• Dataset
+ + + + +

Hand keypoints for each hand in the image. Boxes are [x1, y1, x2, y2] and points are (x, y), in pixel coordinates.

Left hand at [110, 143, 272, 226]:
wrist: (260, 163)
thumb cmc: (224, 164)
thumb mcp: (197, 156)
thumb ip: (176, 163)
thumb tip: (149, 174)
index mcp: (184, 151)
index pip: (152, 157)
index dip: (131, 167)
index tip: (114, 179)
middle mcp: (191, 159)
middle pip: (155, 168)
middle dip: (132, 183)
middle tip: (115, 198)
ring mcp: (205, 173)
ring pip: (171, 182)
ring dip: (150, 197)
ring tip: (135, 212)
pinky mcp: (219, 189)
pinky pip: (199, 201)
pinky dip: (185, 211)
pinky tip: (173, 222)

+ + + + +

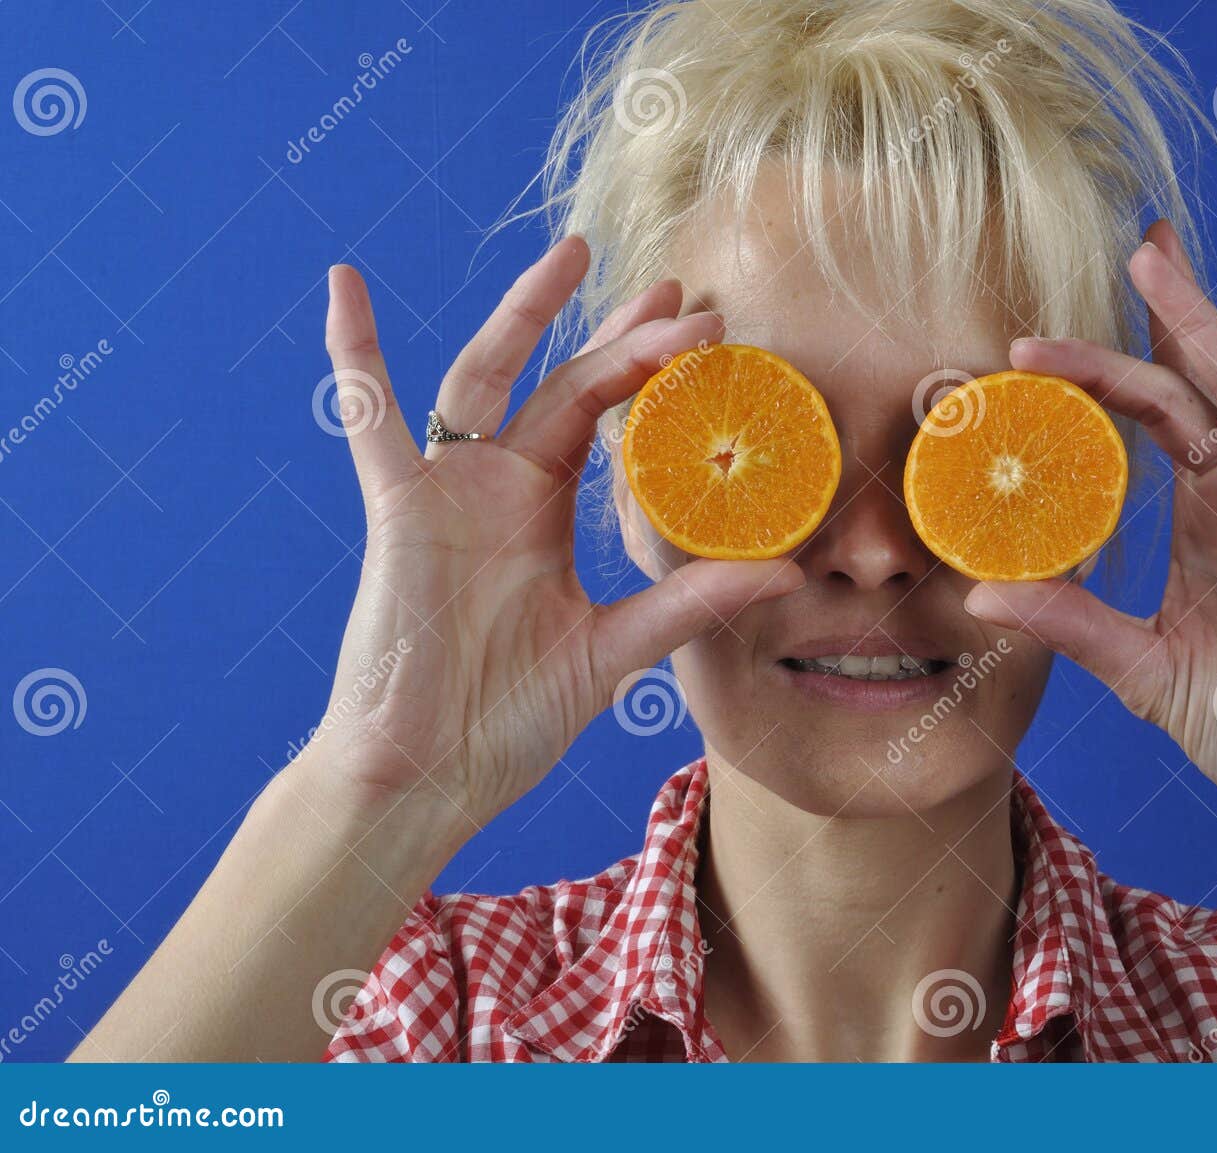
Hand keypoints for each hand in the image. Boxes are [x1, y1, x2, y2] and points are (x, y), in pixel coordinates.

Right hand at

+ + + + +

• What the exercise asks
Copy word for word the stretch of entries above from the line that has "thumb tip: (149, 174)" through the line that has "pinky tip: (173, 222)", both ends included, and nothing outside it.

• Exercise response
thumb tip: (149, 174)
index mcp: (184, 151)
index pip: (152, 157)
index dip: (131, 167)
index tip: (114, 179)
middle mcp: (191, 159)
middle pip: (155, 168)
middle dip: (132, 183)
middle tip: (115, 198)
ring mcp: (205, 173)
ring pip: (171, 182)
ring dip: (150, 197)
ring tip: (135, 212)
pinky mcp: (219, 189)
pinky pip: (199, 201)
pinky dip: (185, 211)
pinky tip: (173, 222)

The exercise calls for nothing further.